→ **Text segment**

Small and Single Responsibility Principle (SRP)

Single Responsibility Principle, or SRP, means that newly created React components should only have one purpose. A component that was created to display a table should only handle the table.

Let’s say you want to reuse the table component. It would be easy to import it and display it as is, but what if you decide to have the component display a table, handle a form, and display a comment section? Now it’s difficult to reuse the table because the form and comments are dragging along. Keeping components pure reduces unnecessary bloat and will make your life and future developers' lives better.

Independent components

The key to making a good component is independence. It would be really nice to just import a component and render it as is, and call it a day. If your component requires data from outside your component, then consider utilizing context to get the data required. If you have a component that has lots of dependencies or props, then you’ll have to understand what needs to be passed into the component to get it to render.

While this might seem like a straightforward task, it still requires some work. The fun part is when you will need to refactor either the component or the parent that is rendering the component. You have to consider any side effects that could come from this refactor and prevent them. This gets harder when your dependencies grow.

File Naming Convention

You might be surprised, but a lot of developers have problems naming variables, components, functions, etc. I've seen developers name a variable data, a function buttonClickFunction, or a component displayDataComponent.

If you are having trouble naming something, ask yourself, "What is this?", "What does it do?" or "What section of the page is it?" Instead of naming a variable that contains the user's information data, call it userInformation or user. Instead of naming the onClick function on a submit button buttonClickFunction, call it handleSubmit or submitUser.

(Chart interpretation exercises)

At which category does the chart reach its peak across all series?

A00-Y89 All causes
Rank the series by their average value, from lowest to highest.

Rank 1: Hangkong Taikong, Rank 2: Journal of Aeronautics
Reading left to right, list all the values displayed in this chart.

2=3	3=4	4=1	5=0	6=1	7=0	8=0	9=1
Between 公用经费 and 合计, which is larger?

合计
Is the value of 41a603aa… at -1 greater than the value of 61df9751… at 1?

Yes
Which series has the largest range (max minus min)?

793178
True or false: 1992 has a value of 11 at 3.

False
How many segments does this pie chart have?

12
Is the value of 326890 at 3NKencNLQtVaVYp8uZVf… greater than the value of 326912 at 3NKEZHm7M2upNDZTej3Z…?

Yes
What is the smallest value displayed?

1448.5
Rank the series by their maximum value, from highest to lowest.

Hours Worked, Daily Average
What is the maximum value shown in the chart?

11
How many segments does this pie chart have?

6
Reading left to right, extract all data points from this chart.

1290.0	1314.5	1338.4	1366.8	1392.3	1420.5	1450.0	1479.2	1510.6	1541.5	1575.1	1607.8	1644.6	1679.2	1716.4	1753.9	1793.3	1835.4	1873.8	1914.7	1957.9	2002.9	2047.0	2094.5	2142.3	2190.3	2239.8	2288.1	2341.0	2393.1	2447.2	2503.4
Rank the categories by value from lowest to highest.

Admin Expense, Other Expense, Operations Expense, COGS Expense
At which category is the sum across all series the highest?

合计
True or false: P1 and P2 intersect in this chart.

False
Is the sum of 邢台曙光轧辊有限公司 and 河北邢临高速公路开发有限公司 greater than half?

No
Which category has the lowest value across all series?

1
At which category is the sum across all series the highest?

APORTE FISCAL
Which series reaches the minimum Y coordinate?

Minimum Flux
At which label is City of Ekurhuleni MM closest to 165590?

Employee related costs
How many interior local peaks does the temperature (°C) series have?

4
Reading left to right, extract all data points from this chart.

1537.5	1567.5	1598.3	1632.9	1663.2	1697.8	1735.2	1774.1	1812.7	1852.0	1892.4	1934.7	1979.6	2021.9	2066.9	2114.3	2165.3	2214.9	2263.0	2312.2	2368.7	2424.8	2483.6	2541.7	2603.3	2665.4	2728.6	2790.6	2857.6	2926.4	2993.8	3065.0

→ **Work to complete**
(A) Which better names does the text on React component practices suggest in place of poor ones?
(B) Could you carry the text on React component practices forward from its last sentence?

→ **Answers for this exercise**
(A) userInformation, user, handleSubmit, submitUser

(B)
As a general rule of thumb, functions or components should consist of at least 2-3 words. Put yourself in a new developer's shoes, the name should be easy enough to understand what that thing is.

Dynamic for Scalability

Whenever I create a variable, function, or component, the first thing I ask myself is if this can be used in another location of the application, like Section Headers that can accept children elements to display next to the section title.

One way to set yourself up for dynamic success is by creating independent components. I once had an independent component, but later I found out I need it in a different section of the application under a different context. Sadly I had to create props for this component to have it sharable in different contexts. If props are required, there should be elements that will be different between the locations this component is being rendered. This refactor was quick and easy to perform since we kept it as close as possible to being pure. 

Organize File Tree

One of the most important things about architecture is the file tree structure. It is important to structure your file tree so that new and old devs can navigate through the repo with ease. File structure, in a way, can be its own form of documentation when every file's name and location can denote its intention within the application.

Another principle that applies here is the separation of concerns. Not only could this be applied in the code architecture but also in the file tree architecture. The root of your directory can hold your navigation component, like Home, About, Products, Community, or Downloads, which could be all sibling directories at the same level. As you go into Home, you have components that only render the Home page. Shared components could also stay at the root, and to prevent long relative pathing direction (../../../), you could consider _moduleAliases the shared directory so that you can simplify the pathing.


Implement these tips, tricks, and concepts, to support your teams across a spectrum of applications. These tips will help new team members understand the application so they can start developing quickly after onboarding, which simplifies continued development and scaling by not having to "follow the thread" to understand how the code works.

Architecture is the absolute foundation of good development. With that in mind, we hope you consider applying a few of these concepts to your own work.